Temple University has been keeping a keen eye on the Ebola outbreak in West Africa to “protect its students, faculty and staff.”
Temple spokesman Brandon Lausch said the university contacted students from affected countries in mid-August about health monitoring and preventative measures.
There were no issues of the deadly virus reported as concerning the Temple community. The 21-day incubation period has passed, assuring there is currently no threat on Main Campus.
As fall and winter breaks near, school officials express concern about students’ travel plans.
“We are reaching out to [a] handful of students to get an assessment on their travel plans,” Lausch said. “There are no specific plans at this time.”

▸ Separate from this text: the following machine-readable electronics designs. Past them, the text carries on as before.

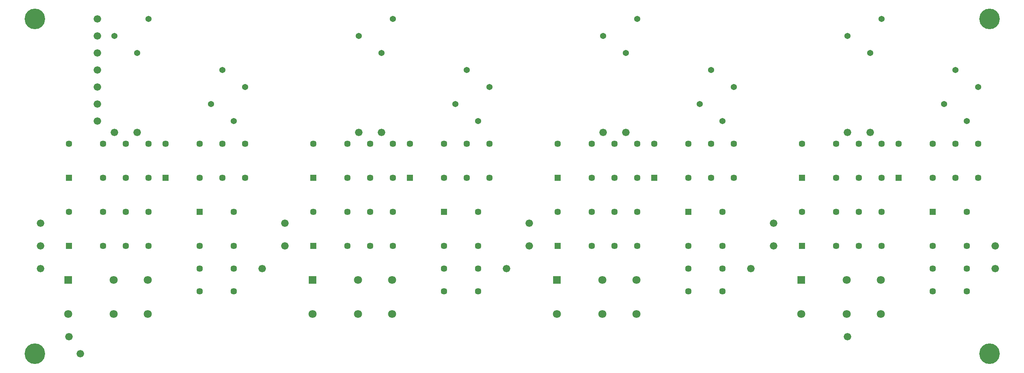
<source format=gbr>
G04 EasyPC Gerber Version 21.0.3 Build 4286 *
G04 #@! TF.Part,Single*
G04 #@! TF.FileFunction,Soldermask,Bot *
G04 #@! TF.FilePolarity,Negative *
%FSLAX35Y35*%
%MOIN*%
G04 #@! TA.AperFunction,ComponentPad*
%ADD20R,0.05718X0.05718*%
%ADD23R,0.07096X0.07096*%
G04 #@! TA.AperFunction,ViaPad*
%ADD27C,0.05400*%
G04 #@! TA.AperFunction,ComponentPad*
%ADD21C,0.05718*%
G04 #@! TA.AperFunction,WasherPad*
%ADD70C,0.06600*%
G04 #@! TA.AperFunction,ComponentPad*
%ADD22C,0.07096*%
G04 #@! TA.AperFunction,WasherPad*
%ADD71C,0.18100*%
X0Y0D02*
D02*
D70*
X25250Y95250D03*
Y115250D03*
Y135250D03*
X50250Y35250D03*
X60250Y20250D03*
X75250Y225250D03*
Y240250D03*
Y255250D03*
Y270250D03*
Y285250D03*
Y300250D03*
Y315250D03*
X90250Y215250D03*
X110250D03*
X220250Y95250D03*
X240250Y115250D03*
Y135250D03*
X305250Y215250D03*
X325250D03*
X435250Y95250D03*
X455250Y115250D03*
Y135250D03*
X520250Y215250D03*
X540250D03*
X650250Y95250D03*
X670250Y115250D03*
Y135250D03*
X735250Y35250D03*
Y215250D03*
X755250D03*
X865250Y95250D03*
Y115250D03*
D02*
D71*
X20250Y20250D03*
Y315250D03*
X860250Y20250D03*
Y315250D03*
D02*
D20*
X50250Y115250D03*
Y175250D03*
X135250D03*
X165250Y145250D03*
X265250Y115250D03*
Y175250D03*
X350250D03*
X380250Y145250D03*
X480250Y115250D03*
Y175250D03*
X565250D03*
X595250Y145250D03*
X695250Y115250D03*
Y175250D03*
X780250D03*
X810250Y145250D03*
D02*
D21*
X50250D03*
Y205250D03*
X80250Y115250D03*
Y145250D03*
Y175250D03*
Y205250D03*
X100250Y115250D03*
Y145250D03*
Y175250D03*
Y205250D03*
X120250Y115250D03*
Y145250D03*
Y175250D03*
Y205250D03*
X135250D03*
X165250Y75250D03*
Y95250D03*
Y115250D03*
Y175250D03*
Y205250D03*
X185250Y175250D03*
Y205250D03*
X195250Y75250D03*
Y95250D03*
Y115250D03*
Y145250D03*
X205250Y175250D03*
Y205250D03*
X265250Y145250D03*
Y205250D03*
X295250Y115250D03*
Y145250D03*
Y175250D03*
Y205250D03*
X315250Y115250D03*
Y145250D03*
Y175250D03*
Y205250D03*
X335250Y115250D03*
Y145250D03*
Y175250D03*
Y205250D03*
X350250D03*
X380250Y75250D03*
Y95250D03*
Y115250D03*
Y175250D03*
Y205250D03*
X400250Y175250D03*
Y205250D03*
X410250Y75250D03*
Y95250D03*
Y115250D03*
Y145250D03*
X420250Y175250D03*
Y205250D03*
X480250Y145250D03*
Y205250D03*
X510250Y115250D03*
Y145250D03*
Y175250D03*
Y205250D03*
X530250Y115250D03*
Y145250D03*
Y175250D03*
Y205250D03*
X550250Y115250D03*
Y145250D03*
Y175250D03*
Y205250D03*
X565250D03*
X595250Y75250D03*
Y95250D03*
Y115250D03*
Y175250D03*
Y205250D03*
X615250Y175250D03*
Y205250D03*
X625250Y75250D03*
Y95250D03*
Y115250D03*
Y145250D03*
X635250Y175250D03*
Y205250D03*
X695250Y145250D03*
Y205250D03*
X725250Y115250D03*
Y145250D03*
Y175250D03*
Y205250D03*
X745250Y115250D03*
Y145250D03*
Y175250D03*
Y205250D03*
X765250Y115250D03*
Y145250D03*
Y175250D03*
Y205250D03*
X780250D03*
X810250Y75250D03*
Y95250D03*
Y115250D03*
Y175250D03*
Y205250D03*
X830250Y175250D03*
Y205250D03*
X840250Y75250D03*
Y95250D03*
Y115250D03*
Y145250D03*
X850250Y175250D03*
Y205250D03*
D02*
D22*
X49581Y55250D03*
X89581D03*
Y85250D03*
X119581Y55250D03*
Y85250D03*
X264581Y55250D03*
X304581D03*
Y85250D03*
X334581Y55250D03*
Y85250D03*
X479581Y55250D03*
X519581D03*
Y85250D03*
X549581Y55250D03*
Y85250D03*
X694581Y55250D03*
X734581D03*
Y85250D03*
X764581Y55250D03*
Y85250D03*
D02*
D23*
X49581D03*
X264581D03*
X479581D03*
X694581D03*
D02*
D27*
X90250Y300250D03*
X110250Y285250D03*
X120250Y315250D03*
X175250Y240250D03*
X185250Y270250D03*
X195250Y225250D03*
X205250Y255250D03*
X305250Y300250D03*
X325250Y285250D03*
X335250Y315250D03*
X390250Y240250D03*
X400250Y270250D03*
X410250Y225250D03*
X420250Y255250D03*
X520250Y300250D03*
X540250Y285250D03*
X550250Y315250D03*
X605250Y240250D03*
X615250Y270250D03*
X625250Y225250D03*
X635250Y255250D03*
X735250Y300250D03*
X755250Y285250D03*
X765250Y315250D03*
X820250Y240250D03*
X830250Y270250D03*
X840250Y225250D03*
X850250Y255250D03*
X0Y0D02*
M02*

</source>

International Student and Scholar Services sent an email to international students from Ebola-affected countries on Oct. 22. The email is personalized for each student and asks if a student is planning to travel to his or her home country.
Omobolanle Adisa received one such email, which states, “If you do plan to travel to Nigeria, please let me know at your earliest convenience so that we can set up a time to discuss current protocols.”
According to the CDC, the outbreak is based in West African countries Guinea, Liberia and Seirra Leone. The total death count in those countries is close to 5,000.
Nigeria was declared free of Ebola by the World Health Organization on Oct. 20, two days before the email was sent.
“I don’t know why I got the email, because it was after Nigeria was cleared,” the freshman political science major said. “That’s what concerned me.”
Nigeria’s last reported case was in early September, according to International SOS. Adisa said she was upset because she feels the university is “generalizing and lumping Africa into one big country, when it’s different countries under one big continent.”
The outbreak in Nigeria started in July, when someone from Liberia traveled into the country.
“I didn’t have any issues traveling here [for the beginning of the school year],” Adisa said. “The school didn’t contact me at all.”
Adisa does not plan on contacting International Student and Scholar Services to let them know of her plans “because Nigeria is not an issue.”
While Adisa fears any detection of the virus on Main Campus, she said she wishes the school was more “sensitive about how [they] contact us and handle it.”
“Don’t make it feel like we’ll automatically get the disease once we enter our respective country,” she added.
The situation for Adisa may have been controlled, but that is not the case for Temple student and Liberia-native Adrienne Tingba.
“All of my family lives there, and although they have the means and education to take preventative measures, I am worried about them, because it’s easier to contract it there than over here,” said Tingba, a junior criminal justice major.
According to Tingba, who is in constant communication with her family, the virus is located in the cities more than in the countrysides.
She also said most people get around by public transportation in the city, so “it’s easier for it to spread there.”
Tingba, who lives off campus, said her family won’t allow her to go back home for winter break.
She said one of her biggest concerns about being at Temple, though, is that students don’t have a very good understanding of the virus.
“I was out with my friends on campus and a group of Temple students were calling us ‘Ebola,’” Tingba said. “He was recording it. They were shouting, ‘Get out of here Ebola! Leave Ebola, leave Ebola!’”
Tingba said she believes this could have been prevented with proper education of the virus.
“I never felt anything like that on campus before, so I didn’t know how to react,” she said.
Provost Hai-Lung Dai sent out a mass email to the Temple community on Oct. 29. It stated that “Temple University does not typically support travel to countries or regions where a U.S. Department of State travel warning is in effect.”
Countries that students, faculty and staff are not permitted to travel to include Guinea, Liberia and Sierra Leone, since the CDC has posted Warning Level 3 travel notices.
Nigeria was not listed.
“I just want to emphasize it is a relatively low risk situation, but we recognize the importance of creating standardized protocols and being prepared,” Lausch said. “We, as a university, are closely coordinating with the Temple Health System for training and equipment.”
As for Adisa, she hopes to be able to travel home for the summer.